Other Ways to Increase Power
Raising alpha is rarely the first or best strategy for boosting power, because it directly increases false positive risk. Researchers more commonly turn to alternatives that improve power without that trade-off.
- Increase sample size. Collecting more data is the most straightforward path to higher power. Larger samples produce more precise estimates, making it easier to detect real effects at any alpha level.
- Target a larger effect size. If you can design your intervention to produce a bigger difference between groups, power increases. This isn’t always controllable, but choosing a comparison condition wisely can help.
- Reduce measurement noise. Using more reliable instruments, standardizing procedures, or selecting a more homogeneous study population all reduce variability in your data, which increases power.
- Use a one-tailed test. If you have a strong directional hypothesis, a one-tailed test concentrates all of alpha in one direction, effectively giving you more power to detect effects in that direction. This is appropriate only when effects in the opposite direction are irrelevant or impossible.
Each of these strategies increases power independently. In practice, researchers combine them during the study design phase, running power analyses to find the combination of sample size, alpha, and expected effect size that achieves at least 80% power while keeping the false positive rate at an acceptable level.
Choosing the Right Alpha for Your Study
The standard 0.05 threshold works as a reasonable default for most research, but it isn’t sacred. The right alpha depends on what’s at stake. For exploratory or pilot work where the goal is generating hypotheses rather than confirming them, alpha levels of 0.10 or 0.20 are common and defensible. The cost of a false positive in this context is low because findings will be tested again in a larger study.

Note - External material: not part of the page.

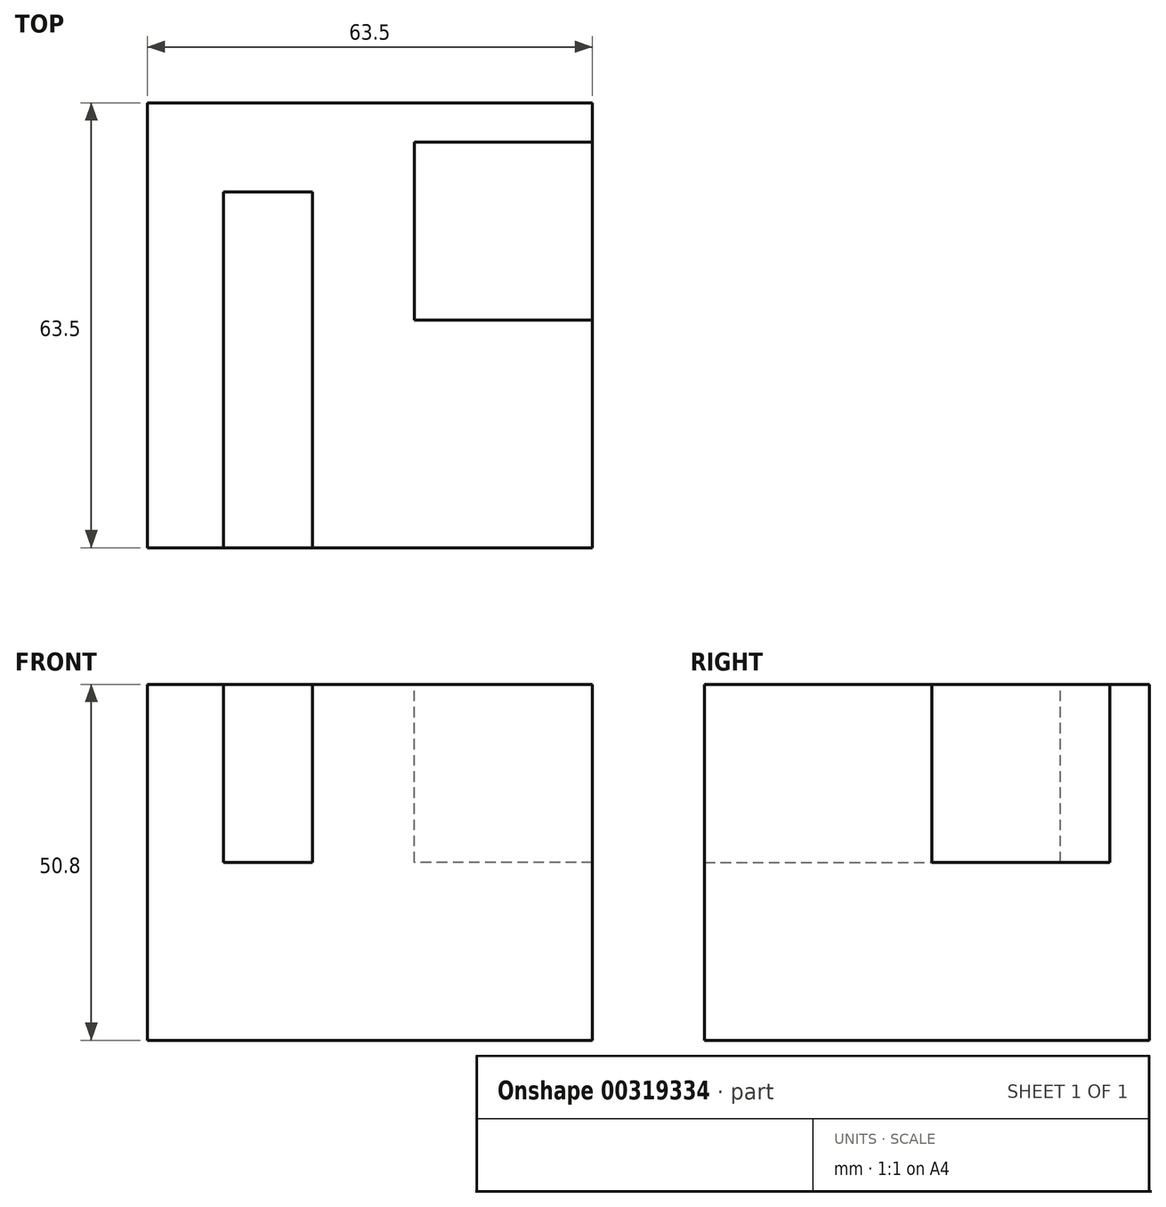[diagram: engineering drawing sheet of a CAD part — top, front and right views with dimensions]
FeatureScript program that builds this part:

For confirmatory research, especially in medicine or public policy, stricter thresholds are appropriate. Studies where falsely concluding a treatment works could cause harm often use alpha values of 0.01 or 0.001. The lost power is compensated by enrolling more participants. In fields grappling with replication problems, the push toward 0.005 reflects a growing consensus that the traditional 0.05 threshold lets too many weak findings through.
Whatever alpha you choose, be transparent about the trade-off. A higher alpha gives you more power to detect real effects but increases the chance of chasing false leads. A lower alpha protects against false positives but raises the risk of missing something real. The goal is to match your error tolerance to the consequences of each type of mistake in your specific research context.